The problem with PubSub is that it has no way of knowing honest bloggers from spammers, similar to email system.
Publish-Subscribe works great when publishers are trusted. Unfortunately the reality in this scenario is otherwise.
Let me know if you are clear about the problem space.
Angsuman
PS. I have a solution too but its getting late and I am tired
April 3rd, 2005 at 8:28 am
Well, it seems like the spamming on weblog has differnt features to email spamming. While it is hard to prevent anyone with an email address to send spam since email was designed for easy communication between 2 parties. It is possible to filter out blog spams by link structure among blogs and websites. A group of spammers may even form a cluster but I believe the percentage of outsiders to link into cluster in almost zero. While a non spamming cluster of blogs may have nice balance of incoming and outgoing links from outsiders.

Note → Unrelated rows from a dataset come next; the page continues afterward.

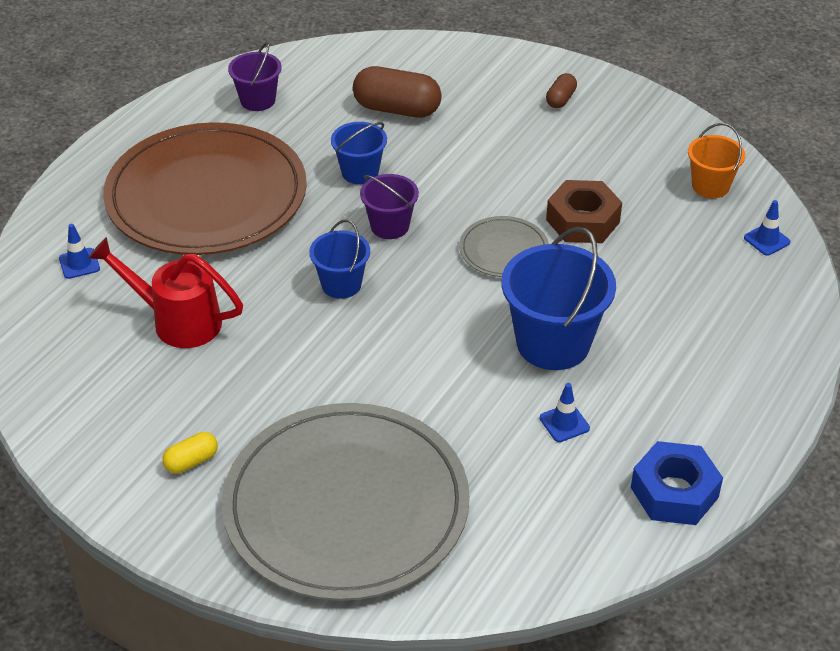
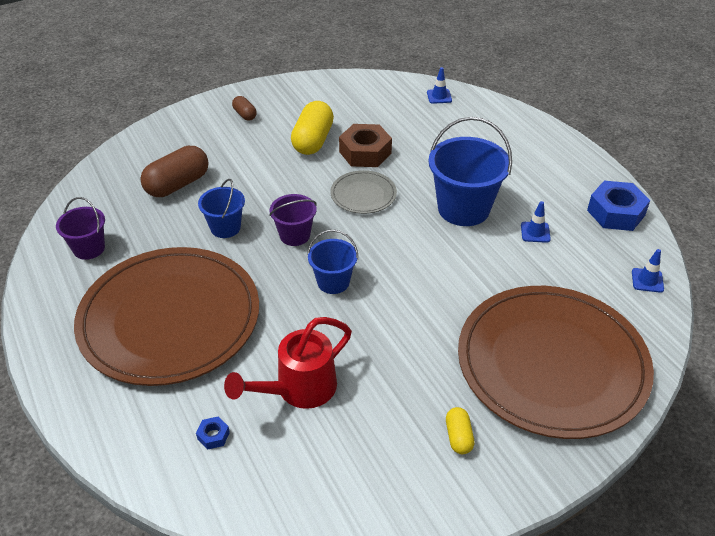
camera: 60 degrees left, 0 degrees up
blue traffic cone [59,224,100,279] -> blue traffic cone moved to [632,249,664,293]
grey plate [222,403,470,601] -> brown plate [458,286,654,439]
orange bucket [688,123,745,198] -> none
none -> blue nut [196,417,230,450]
none -> yellow capsule [291,101,334,155]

April 3rd, 2005 at 1:01 pm
The case you are making is not one of push versus pull, but one of only listening to a set of “trusted” feeds. I thought you could limit the scope of your PubSub subscriptions to attain the same effect, using SOURCE: .. except that you get the information faster.

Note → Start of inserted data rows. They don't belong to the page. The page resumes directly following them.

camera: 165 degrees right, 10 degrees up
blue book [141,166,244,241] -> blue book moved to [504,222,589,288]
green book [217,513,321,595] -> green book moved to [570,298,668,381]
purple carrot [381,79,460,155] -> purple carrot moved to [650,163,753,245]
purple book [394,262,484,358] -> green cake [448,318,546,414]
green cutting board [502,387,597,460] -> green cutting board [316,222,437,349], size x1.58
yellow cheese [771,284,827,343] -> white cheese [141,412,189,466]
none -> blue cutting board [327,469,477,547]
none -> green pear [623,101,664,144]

April 4th, 2005 at 5:53 am
@Eugene Would you please elaborate further on your cluster theory and how it specifically affects this situation?
Many spammers have blogger accounts and so do decent people. In blogger there is a link to randomly connect you to any other blog, a model which directly breaks your clustering idea.
I may subscribe to high quality blogs only thereby lending some credence to your cluster theory.
However in PubSub’s case it doesn’t care about any cluster’s. So as soon as I subscribe to keyword “Java”, I immediately subject myself to any spam originating which contains the keyword Java. Not only that it now comes to my desktop and I have no control over it, other than to disable/uninstall PubSub.
Hope that clarifies…
April 4th, 2005 at 5:56 am
@Per I think PubSub is actually pushing content to my desktop. This is in contrast to the normal model with RSS, where I subscribe to selected feeds and fetch contents from their site; directly or through bloglines etc.
We may argue over the nomenclature but the core problem with the PubSub model remains.
I am not aware of Source to restrict data from certain feeds only. Can you please elaborate.
Even if it is available and I do use it, then PubSub loses its value, because I can as easily fetch my selected feeds directly or through bloglines. PubSub doesn’t have any strategic advantage in this scenario.
April 5th, 2005 at 10:11 am
I believe that incoming random links to spammers’ blogs inserted by blogger will be insignificant in blogsphere. Also it is easy to ignore that next blog feature since it is the same for all the blogger users. It is also not hard to ignore adwords from google, yahoo, msn and so on inside blogs.
There exists algorithms to cluster random graphs. For example http://micans.org/mcl/lit/index.html . It is very possible to cluster the whole blogsphere, then apply pattern recognition algorithm to identified spammer clusters. Which I believe will be better than email spam detectors.
Also, if you ever play around page rank algorithm, You should know that page rank is just a special case in clustering a random graph. But page rank algorithm did not consider clustering, so that’s how google bomb was invented. By I believe google starts to identify those clusters set up by spammers.
April 5th, 2005 at 10:49 am
I assume that graph structure in blogsphere can help us identifying spamming blogs from regular blogs. Therefore, a pubsub system can build a reputation system on clusters. Therefore publishers’ reputation will be the criterion for subscribers to receive their publications. I think it is possible to build such system to weed out spammers. If this can be acheived, then spammers will at the same time be discouraged in the blogsphere. It may create a positive feedback dynamics. Therefore content based pubsub system will be a better model than pull based aggregator model.